I ask, "If I weren't your patient, would you buy me a drink at a bar?"

A muscle jumps in his throat. His eyes flash something raw and unguarded for one single, perfect beat.

Silence wraps around us, heavy as an oath.

I smile, small and sharp. "Thought so." I walk out before he demands his cell phone number back.

By the time I reach the elevator, my hands shake so badly I have to hit the button twice. The doors close, boxing me into mirrored metal and humming cables.

I stare at my reflection.

My cheeks are flushed, my eyes bright, and my lips parted slightly like I just stepped away from a kiss instead of from a man who spent more time telling me what he will not do than anything else.

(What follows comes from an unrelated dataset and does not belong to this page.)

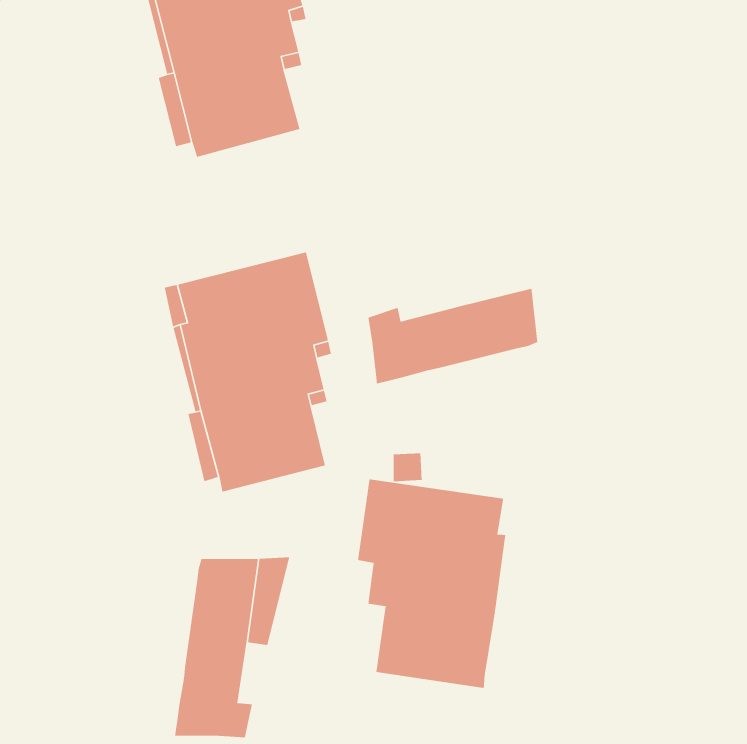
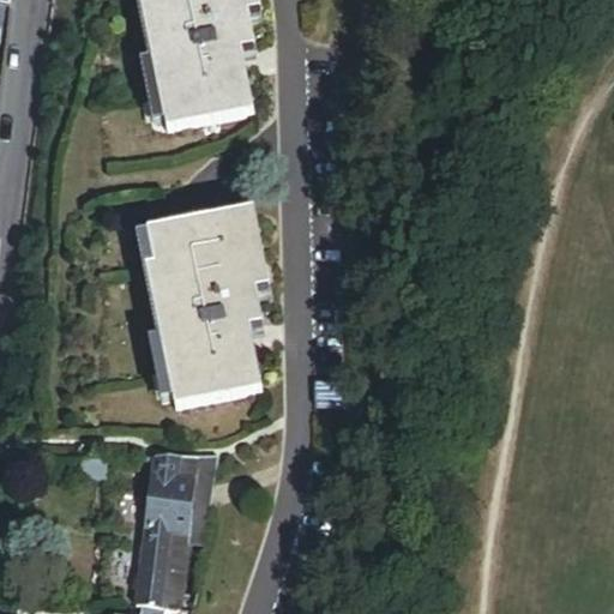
building: [367,288,538,385] -> none
building: [357,479,506,689] -> none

I press my palm against my thigh through the skirt, right over the covered cut. The skin is tender, and it throbs, syncing with my heartbeat.

Every breath he took unspools behind my eyes. The elevator opens, and a laugh slips out of me, low and breathless.

"I will not be good next time," I say into the empty lift. "You and I both know that."

The words hang over me with sweet relief.

Today, he wanted me.

He can hide behind ethics and structure and every rule in his thick, pristine policies, but I saw it in his eyes, his throat, and his hands.

Dr. Red Mercer is no longer a man my parents think can save me from what disappoints them.

He's the man who'll bleed for me before this is over.